Medici più strumenti: eccola l’eccellenza. Diventata - nel caso in questione - anche razionalizzazione, con l’avvento di Clinica Isber. La nuova struttura è sorta in via Sonzini, nei meandri di Biumo Inferiore, trovando posto in quella che è stata la Casa delle Ancelle di San Giuseppe e prima ancora il Collegio Torquato Tasso.

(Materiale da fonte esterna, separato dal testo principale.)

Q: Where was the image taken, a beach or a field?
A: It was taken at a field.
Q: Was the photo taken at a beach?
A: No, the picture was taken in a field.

In un chiostro che richiama le antiche forme ospedaliere, impreziosito da affreschi e manufatti tutelati dalla Sovrintendenza, a essere seguito è stato il solco già tracciato dalle esperienze imprenditoriali sopra descritte, pur con un passo in più fatto nella direzione della chirurgia (se dalla diagnostica può nascere la visita, dalla visita può nascere il bisogno di un intervento) e verso l’ospitalità legata alla prestazione sanitaria (15 i posti letto ricavati): cioè l’intento di investire in ciò che può fare la differenza. E allora non è una sorpresa trovare una Tac 128, una risonanza ad alto campo da 1,5 tesla, una tomosintesi, due sale operatorie Iso 5, un ambulatorio chirurgico per piccoli interventi e uno specchio digitale Hi-Tech che si chiama D-Wall, strumento riabilitativo di ultima generazione per pazienti con problemi motori e neurologici fino agli sportivi agonistici e non.

Il tutto, infine, diventa anche sinergia con il territorio, nel senso di pubblico (testimonianza ne è la riqualificazione delle adiacenti vie De Cristoforisì e Nicolini, diventata parte integrante del progetto) ma anche di altri soggetti privati, ossia le tante realtà imprenditoriali che hanno preso parte - ognuno secondo il proprio settore - ai lavori. Trovando a loro volta lavoro.

Così si fa, verrebbe da scrivere. Il sentiero è stato tracciato: per rafforzare la propria vocazione, Varese ha bisogno di altri escursionisti che vogliano raggiungere la cima, nel medesimo modo. Con ambizione, quindi, e senza sconti.